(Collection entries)
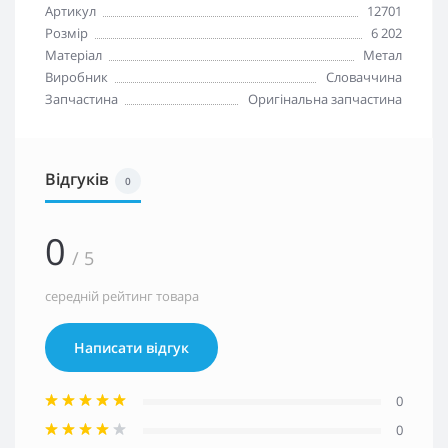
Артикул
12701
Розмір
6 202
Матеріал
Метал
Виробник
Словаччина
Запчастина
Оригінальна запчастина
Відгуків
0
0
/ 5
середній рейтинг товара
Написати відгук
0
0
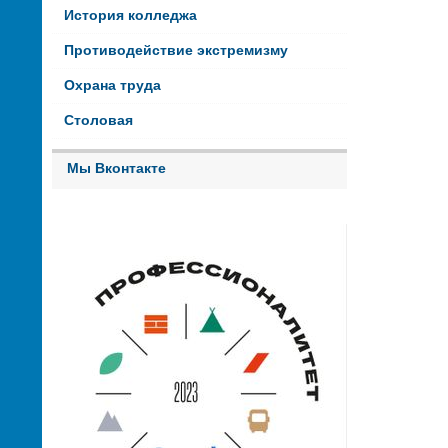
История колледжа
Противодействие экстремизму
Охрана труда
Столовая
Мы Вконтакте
...
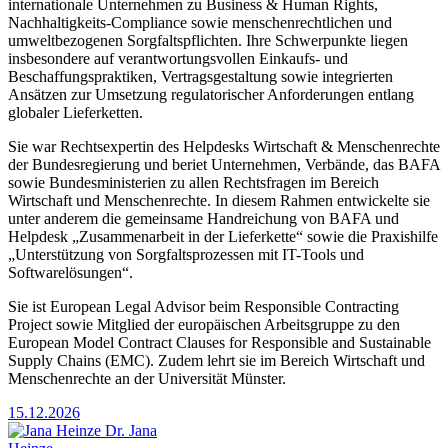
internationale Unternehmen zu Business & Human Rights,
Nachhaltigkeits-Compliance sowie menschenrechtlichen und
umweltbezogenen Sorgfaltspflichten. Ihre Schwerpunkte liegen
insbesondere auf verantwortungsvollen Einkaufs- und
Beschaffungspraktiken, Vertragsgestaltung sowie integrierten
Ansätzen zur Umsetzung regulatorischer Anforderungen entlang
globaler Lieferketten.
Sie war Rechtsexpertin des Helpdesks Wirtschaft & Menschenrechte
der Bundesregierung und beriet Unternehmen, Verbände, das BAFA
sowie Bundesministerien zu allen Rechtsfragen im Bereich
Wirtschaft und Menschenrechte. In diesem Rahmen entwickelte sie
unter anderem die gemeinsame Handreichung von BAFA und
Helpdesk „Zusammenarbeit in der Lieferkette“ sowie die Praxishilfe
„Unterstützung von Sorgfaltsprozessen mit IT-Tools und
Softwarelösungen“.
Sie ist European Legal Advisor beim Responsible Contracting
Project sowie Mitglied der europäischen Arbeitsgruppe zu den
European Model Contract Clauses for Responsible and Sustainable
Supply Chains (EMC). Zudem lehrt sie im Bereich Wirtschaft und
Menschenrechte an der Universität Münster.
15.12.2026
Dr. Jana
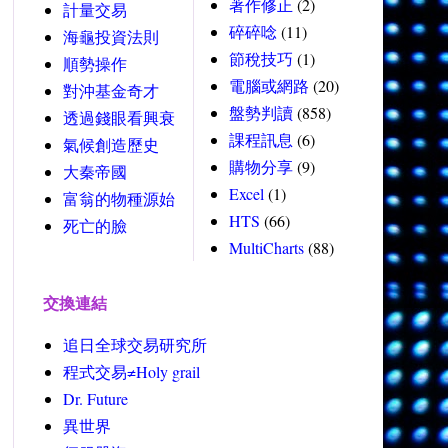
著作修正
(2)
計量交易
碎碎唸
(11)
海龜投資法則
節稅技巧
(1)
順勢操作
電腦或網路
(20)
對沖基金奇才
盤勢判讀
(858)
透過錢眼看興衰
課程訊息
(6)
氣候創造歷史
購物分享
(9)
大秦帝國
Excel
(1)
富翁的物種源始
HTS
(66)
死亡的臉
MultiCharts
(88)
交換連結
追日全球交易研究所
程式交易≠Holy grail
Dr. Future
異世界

→ **What the task requires**:
From the rows above, pull out the part that opens with the line containing "История колледжа" and closes with the line containing "Мы Вконтакте", both ends included. Reproduce those lines unchanged.

→ **Response**:
История колледжа
Противодействие экстремизму
Охрана труда
Столовая
Мы Вконтакте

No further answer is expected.